Diğer taraftan fiili faiz artışının gelmediğini ve mevcut fonlama faizinin korunduğunu görüyoruz. Ötesi ek parasal sıkılaştırma ve kredi hacmini daraltmada ekonomi yönetiminin hâlâ isteksiz davranması mümkün. Kararı bir faiz artırımından öte para politikasında sadeleştirme olarak görmek ve yeni ekonomi yönetimine bir şans tanıma olarak yorumlamak gerek. Lüzumlu olması halinde ek bir faiz artırımının yapılabileceğine dair yazılı bir taahhüt ise yok; yalnızca enflasyondaki olumsuz gelişmelerin göz önünde tutulacağı gibi alışıldık bir vurgu yapılmış. Bu durum Erdoğan’ın daha fazla faiz artırımına izin vermeyeceği; 2021 yılının ilk çeyreğinde zirve yapacak enflasyonun faiz artırım oranının belirlenmesinde dikkate alındığına işaret ediyor. TCMB piyasaya verdiği TL’nin yarıdan fazlasını ticari bankalarla olan swap kanalıyla sağlıyor. Yüzde 13,25 dolayındaki swap faizlerinin de yüzde 15’e çekilmesi imkan dahilinde. Ancak karar metninde açık bir şekilde vurgulandığı üzere faizin üst bandı ve geç likidite penceresi artık kullanılmayacak. Bu vurgunun olumsuz yanı ise işler bir nedenle yeniden kötüye giderse dahi daha az etkili olsa bile faiz koridorunun kullanılmayacak olması. Diğer taraftan geç likidite penceresinin politika faizinden 300 değil de 450 baz puan yukarıda tutulmaya devam edilmesi önemli bir nokta.
TCMB’nin bu kararı yeni yönetime bir şans tanıyor ve Covid-19 ile ABD yaptırımları kaynaklı bir şok yaşanmazsa bu politikayla kısa vadede finansal istikrarı sağlama imkânı tanıyor. Önümüzdeki günlerde kredi hacmi ve TL likiditesine yönelik hem BDDK hem de TCMB uygulamalarını da takip etmek gerek. BDDK tarafından bankalara uygulanan aktif rasyosunun kaldırılması veya daha da gevşetilmesi; normalleştirme kapsamında olumlu bir adım olabilir.

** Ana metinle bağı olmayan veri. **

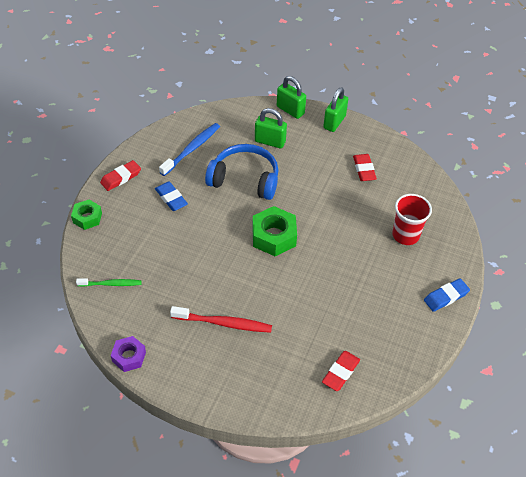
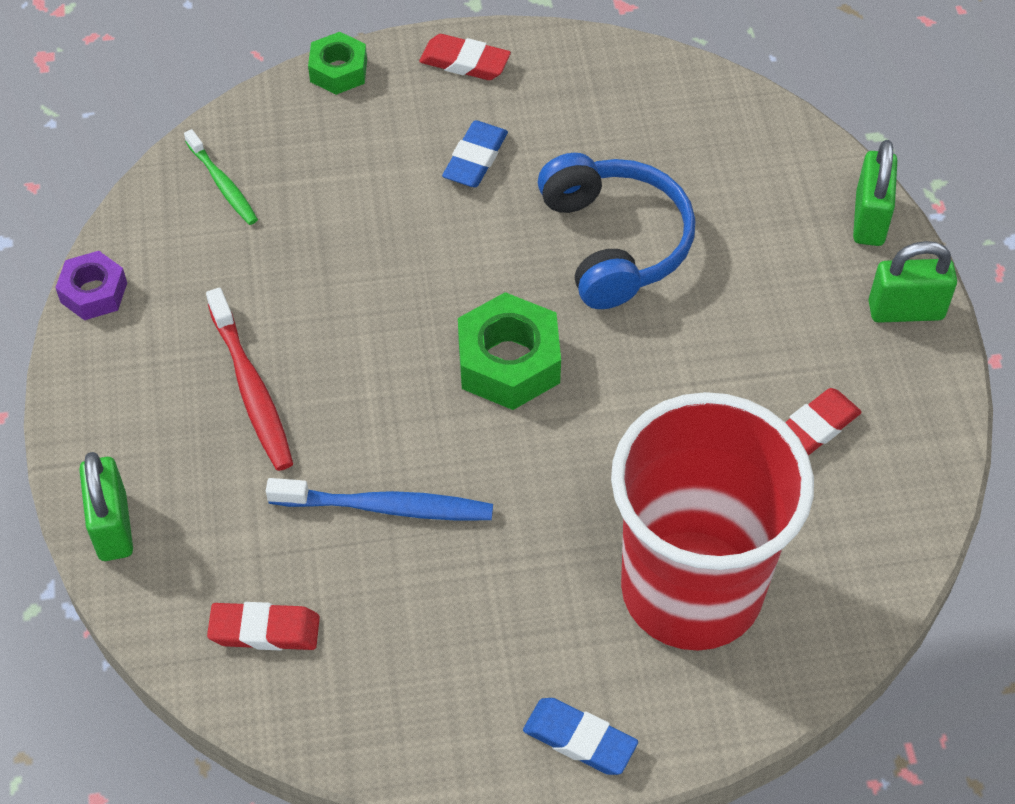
camera: 60 degrees right, 5 degrees up
(192, 149) = (621, 122): blue toothbrush -> blue toothbrush (386, 507)
(270, 141) = (750, 230): green padlock -> green padlock (113, 526)
(405, 235) = (691, 589): red cup -> red cup, size x2.07

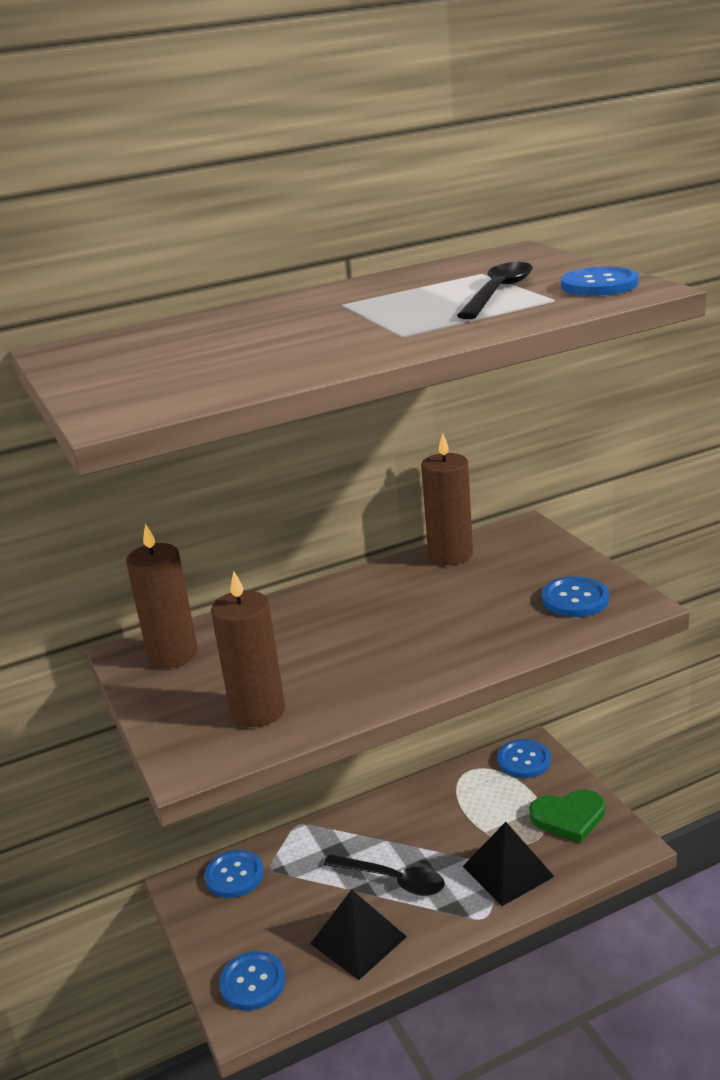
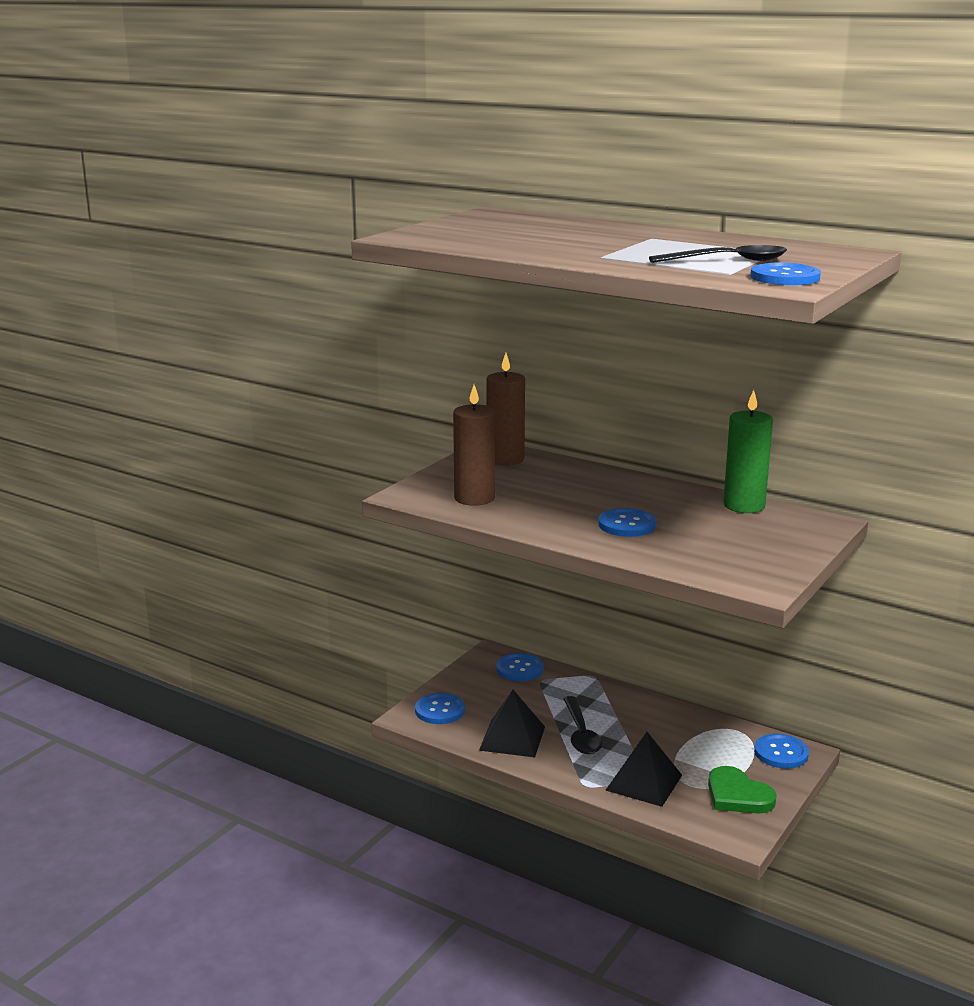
camera: 55 degrees right, 5 degrees down
(450, 555) = (744, 505): brown candle -> green candle
(575, 599) = (739, 562): blue button -> blue button (627, 525)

Pandeminin ikinci dalgası nedeniyle kredileri daraltacak böyle bir karar almak ekonomi yönetimi için kolay olmayacaktır. Yurt dışı yerleşik bankalarla yapılan swap işlemlerindeki kısıtlamaların azaltılması ise önemli ve sürpriz bir adım olur. Son olarak bu karar neticesinde finansla istikrar sağlansa ve enflasyonun dizginlenmesi daha mümkün olsa da Türkiye ekonomisinin yapısal sorunlarını çözme gibi bir işlevi olmuyor. İstihdam ve dış borç sorunları kötü vaziyetini yeni bir ekonomi modeli denenmediği müddetçe sürdürmeye devam edecektir. Erdoğan da ekonomide bozulmayı görmesi halinde bu yeni dönemi sonlandırma girişiminde bulunmak isteyebileceği unutulmamalı.